In order to finance the management, infrastructure and anti-poaching operations of the Selous which he had expanded to its present size of nearly 50,000 kmï½², he was able to convince the colonial administration to allow hunting tourism. Brian worked out the details and had soon a flourishing hunting industry which operated on the basis of low and sustainable quotas and strict control. The oppression of poaching soon led to big ivory including hundredpounders, fine cats and old buffalo bulls being harvested, not to mention the many antelopes. The proceeds from hunting were kept for the upkeep of the game reserve. Unfortunately this strictly controlled system was not continued after his departure.
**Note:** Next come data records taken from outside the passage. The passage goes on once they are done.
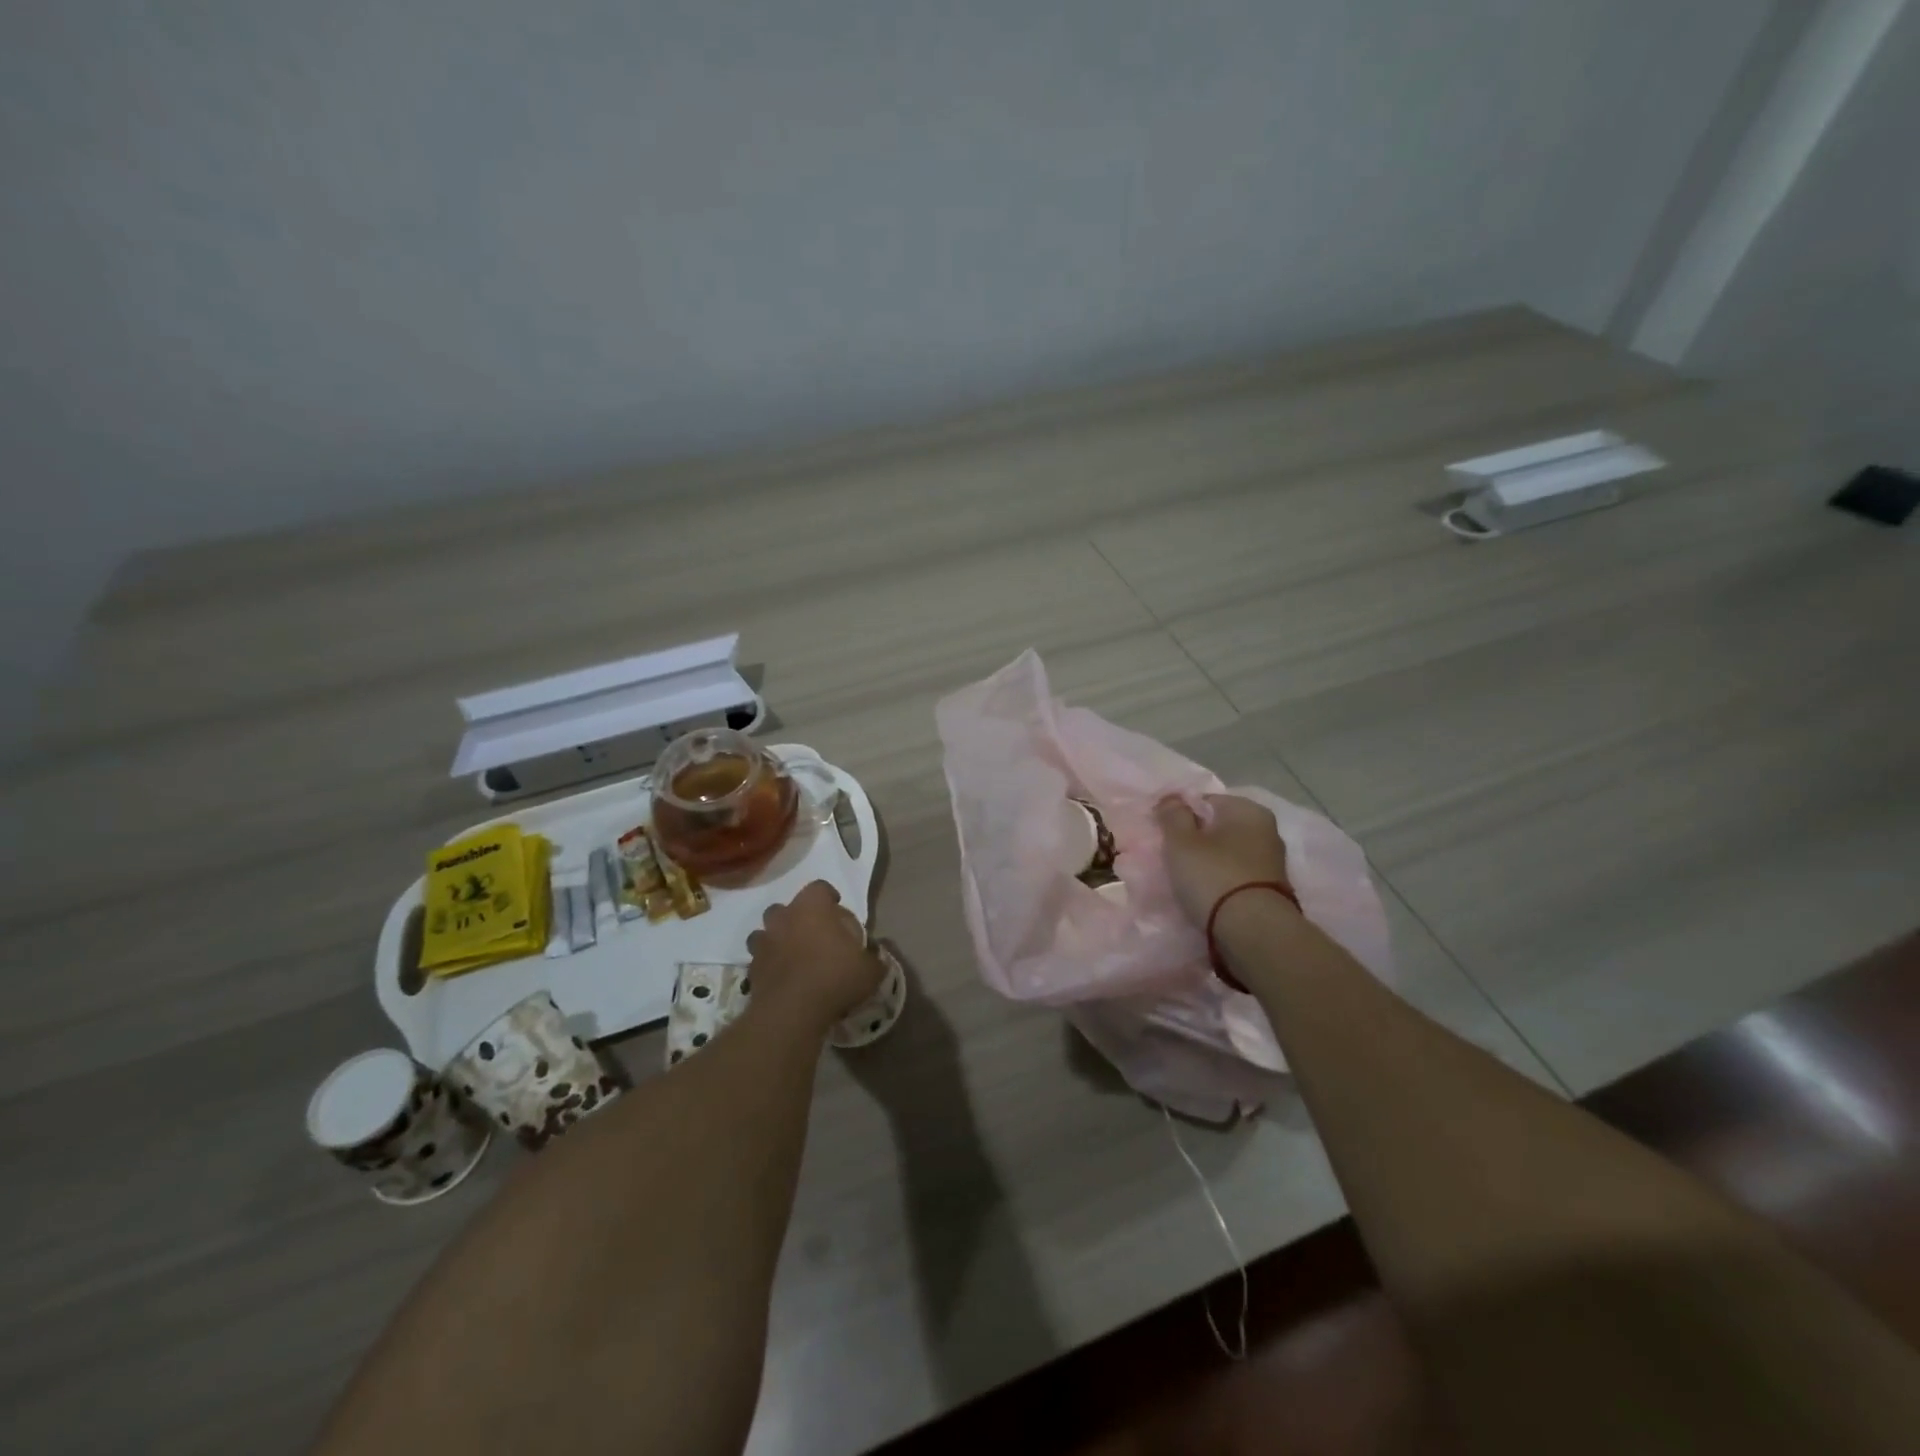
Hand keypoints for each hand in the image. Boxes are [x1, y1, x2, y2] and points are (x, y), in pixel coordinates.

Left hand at [745, 881, 883, 1034]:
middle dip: (797, 917)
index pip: (819, 888)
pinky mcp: (752, 968)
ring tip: (792, 955)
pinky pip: (759, 959)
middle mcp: (784, 918)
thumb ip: (874, 958)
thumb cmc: (835, 978)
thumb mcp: (870, 970)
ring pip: (765, 931)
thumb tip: (876, 955)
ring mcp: (764, 942)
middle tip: (813, 934)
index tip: (837, 908)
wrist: (792, 1012)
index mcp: (812, 908)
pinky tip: (782, 977)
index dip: (828, 896)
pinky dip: (769, 964)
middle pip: (786, 907)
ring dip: (777, 939)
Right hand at [1154, 794, 1293, 928]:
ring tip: (1186, 879)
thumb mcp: (1181, 842)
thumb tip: (1172, 798)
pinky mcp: (1271, 888)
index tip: (1164, 835)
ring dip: (1208, 862)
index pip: (1205, 801)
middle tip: (1172, 858)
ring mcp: (1272, 861)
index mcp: (1248, 810)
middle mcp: (1267, 829)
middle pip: (1218, 827)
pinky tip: (1206, 894)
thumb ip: (1173, 815)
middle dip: (1196, 839)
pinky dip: (1221, 880)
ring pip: (1227, 853)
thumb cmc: (1213, 877)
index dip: (1180, 815)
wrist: (1254, 931)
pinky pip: (1237, 875)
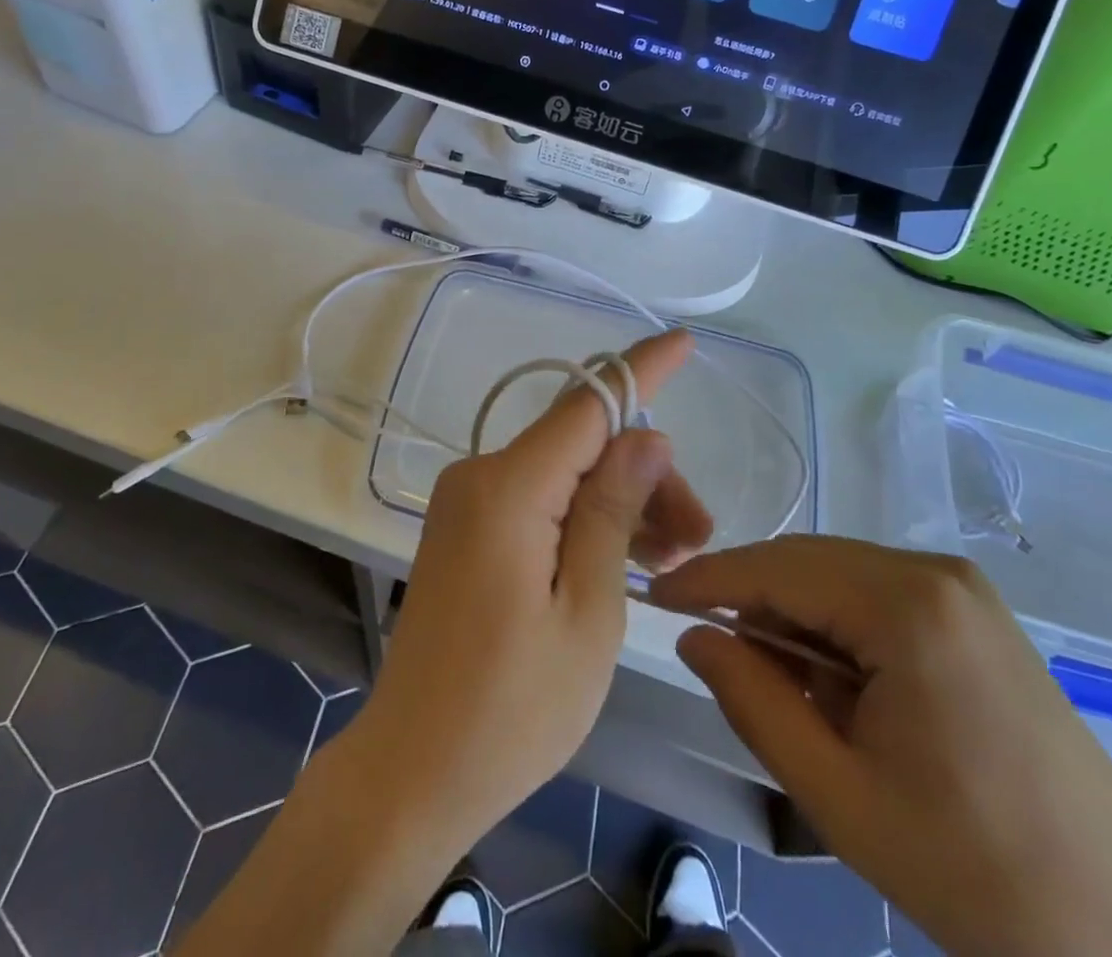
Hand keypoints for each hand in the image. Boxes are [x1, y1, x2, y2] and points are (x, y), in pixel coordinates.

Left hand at [180, 329, 712, 955]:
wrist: (414, 770)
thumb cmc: (512, 708)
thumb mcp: (586, 612)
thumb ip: (612, 512)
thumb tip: (645, 435)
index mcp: (507, 489)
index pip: (586, 405)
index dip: (640, 371)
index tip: (684, 341)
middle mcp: (481, 476)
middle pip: (582, 444)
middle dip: (646, 476)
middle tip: (697, 537)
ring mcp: (469, 501)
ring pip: (565, 472)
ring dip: (621, 501)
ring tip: (674, 556)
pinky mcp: (469, 528)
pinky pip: (540, 498)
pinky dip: (586, 517)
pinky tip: (628, 556)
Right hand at [650, 537, 1111, 956]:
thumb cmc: (976, 872)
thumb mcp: (838, 794)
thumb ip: (752, 700)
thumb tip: (695, 635)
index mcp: (905, 604)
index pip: (776, 567)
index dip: (707, 579)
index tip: (652, 598)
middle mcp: (934, 571)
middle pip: (807, 563)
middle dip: (753, 603)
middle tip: (715, 657)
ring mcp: (961, 588)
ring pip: (839, 578)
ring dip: (797, 621)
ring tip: (786, 692)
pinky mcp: (974, 613)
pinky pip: (876, 596)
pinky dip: (839, 629)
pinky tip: (840, 688)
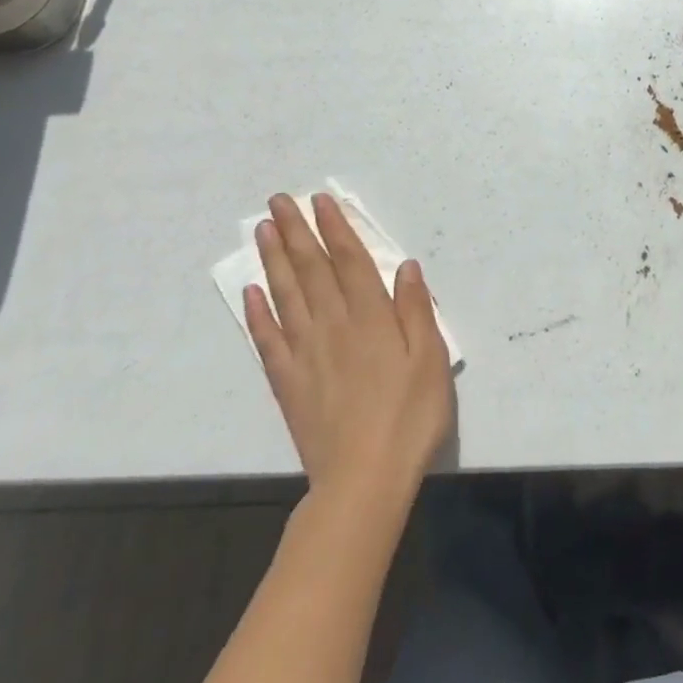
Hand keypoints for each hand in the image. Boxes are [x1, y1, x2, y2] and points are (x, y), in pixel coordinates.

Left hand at [246, 194, 455, 505]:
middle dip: (296, 232)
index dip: (335, 228)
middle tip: (278, 201)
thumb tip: (405, 266)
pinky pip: (268, 341)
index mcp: (371, 318)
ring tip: (262, 230)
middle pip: (311, 270)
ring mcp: (306, 354)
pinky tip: (251, 293)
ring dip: (273, 260)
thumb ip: (415, 310)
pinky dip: (258, 314)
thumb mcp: (431, 360)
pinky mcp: (288, 383)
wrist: (364, 481)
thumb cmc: (409, 418)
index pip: (349, 261)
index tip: (319, 201)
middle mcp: (333, 326)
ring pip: (286, 296)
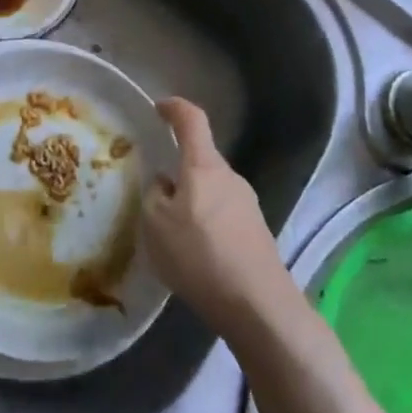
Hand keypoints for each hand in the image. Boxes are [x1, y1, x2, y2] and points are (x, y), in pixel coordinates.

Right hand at [142, 98, 296, 336]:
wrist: (258, 304)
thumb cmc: (200, 255)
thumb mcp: (156, 225)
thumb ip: (154, 196)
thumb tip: (164, 183)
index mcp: (204, 166)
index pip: (192, 120)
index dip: (174, 108)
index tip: (158, 107)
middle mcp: (230, 176)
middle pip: (201, 159)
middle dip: (178, 167)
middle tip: (153, 189)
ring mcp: (248, 204)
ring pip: (211, 188)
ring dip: (191, 199)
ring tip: (170, 229)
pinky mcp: (256, 231)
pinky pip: (222, 213)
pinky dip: (205, 221)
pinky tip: (195, 251)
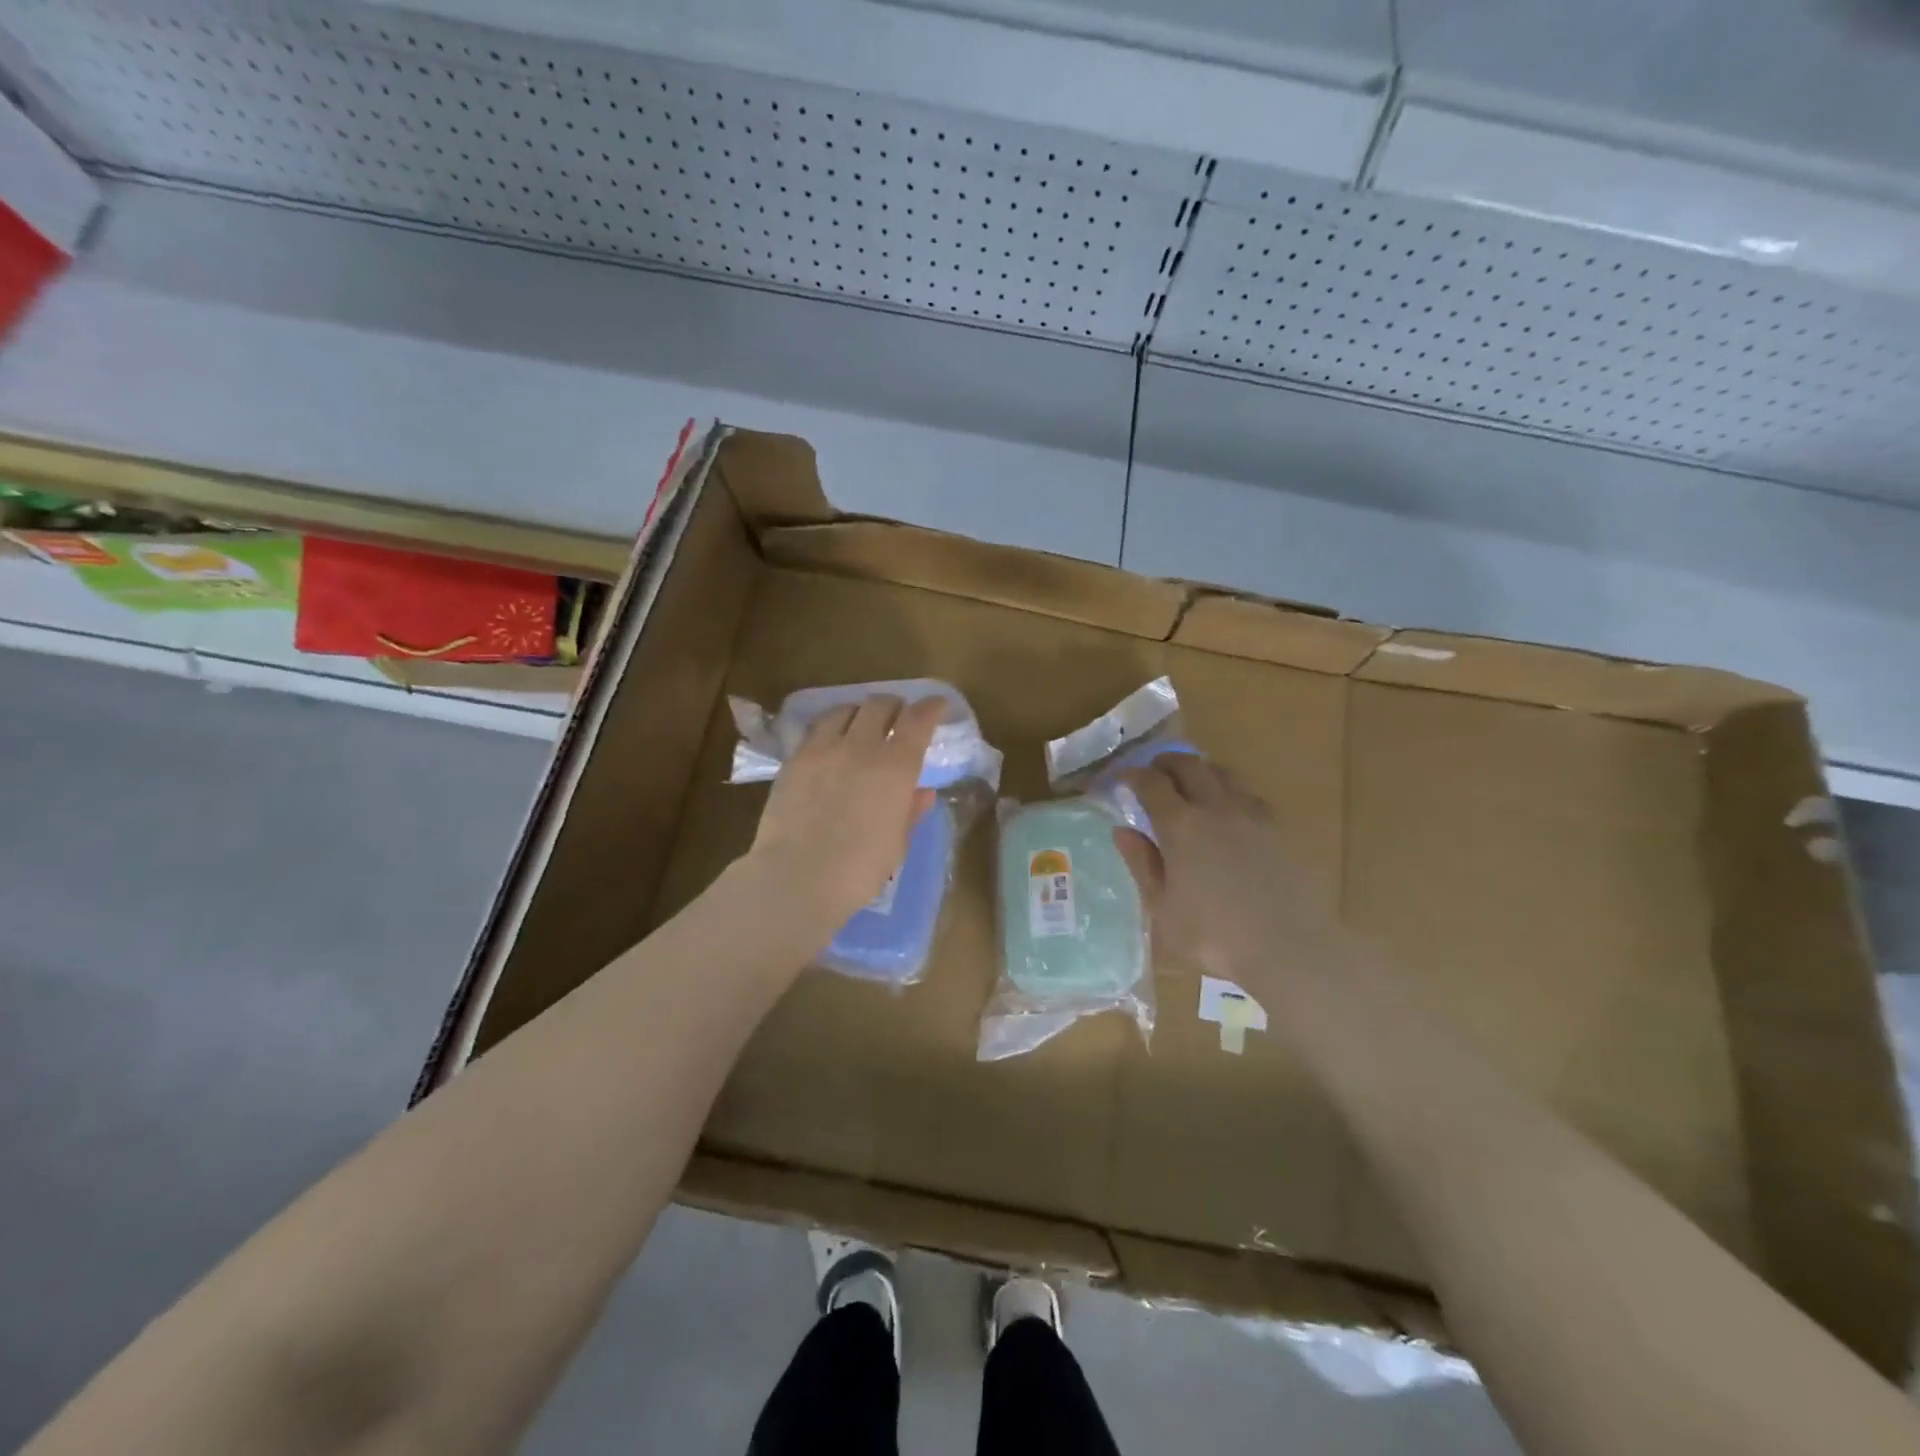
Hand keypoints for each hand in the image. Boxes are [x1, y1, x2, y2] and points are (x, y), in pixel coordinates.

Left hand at [746, 694, 941, 936]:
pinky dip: (833, 726)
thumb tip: (922, 792)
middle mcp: (861, 746)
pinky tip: (833, 742)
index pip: (918, 720)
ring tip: (863, 725)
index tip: (938, 705)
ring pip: (846, 710)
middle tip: (899, 718)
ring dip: (861, 712)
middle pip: (880, 705)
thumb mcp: (897, 843)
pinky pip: (818, 728)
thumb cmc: (859, 869)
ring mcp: (823, 748)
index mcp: (896, 767)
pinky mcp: (794, 759)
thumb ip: (910, 811)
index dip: (931, 707)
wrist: (797, 877)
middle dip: (895, 706)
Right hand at [1114, 757, 1341, 990]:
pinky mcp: (1282, 829)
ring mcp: (1254, 816)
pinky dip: (1231, 792)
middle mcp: (1217, 809)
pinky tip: (1231, 812)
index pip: (1152, 784)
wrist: (1291, 948)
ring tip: (1192, 783)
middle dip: (1167, 762)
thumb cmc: (1214, 936)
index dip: (1134, 775)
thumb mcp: (1163, 908)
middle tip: (1155, 771)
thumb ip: (1142, 864)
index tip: (1122, 778)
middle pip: (1190, 766)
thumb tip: (1123, 831)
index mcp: (1181, 826)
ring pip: (1224, 774)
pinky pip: (1250, 796)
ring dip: (1201, 771)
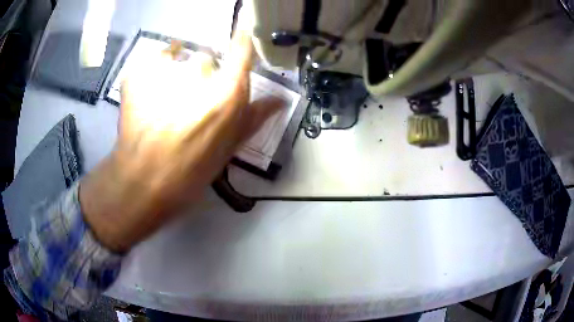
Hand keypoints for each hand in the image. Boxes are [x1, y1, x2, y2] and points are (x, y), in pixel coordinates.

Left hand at [79, 32, 281, 251]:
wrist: (142, 181)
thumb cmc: (190, 171)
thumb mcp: (229, 148)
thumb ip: (255, 117)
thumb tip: (280, 100)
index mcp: (226, 94)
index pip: (242, 49)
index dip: (242, 40)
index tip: (241, 36)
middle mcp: (199, 74)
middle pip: (206, 57)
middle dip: (202, 73)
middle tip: (189, 99)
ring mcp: (165, 71)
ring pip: (180, 56)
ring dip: (176, 71)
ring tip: (165, 99)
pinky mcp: (138, 73)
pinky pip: (154, 58)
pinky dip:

In the fifties and sixties Brian published a number of articles which show his great talents as a field biologist and conservation manager and planner. Brian visited the Selous again in 1979 together with the photographer Hugo van Lawick and the author Peter Matthiessen, who wrote the book "Sand Rivers" about their foot safari. In 2001 Brian Nicholson's book "The Last of Old Africa" was published. It is a classic African hunting book and amongst the best ones ever released - and his stories have the advantage of being true. It is a great pity that this book is out of print, and I can hope only that a reprint will soon be done. During the last years of his life Brian continued to take an active interest in the future of the Selous. The upkeep of Governance in hunting tourism and conservation in general was amongst his major concerns.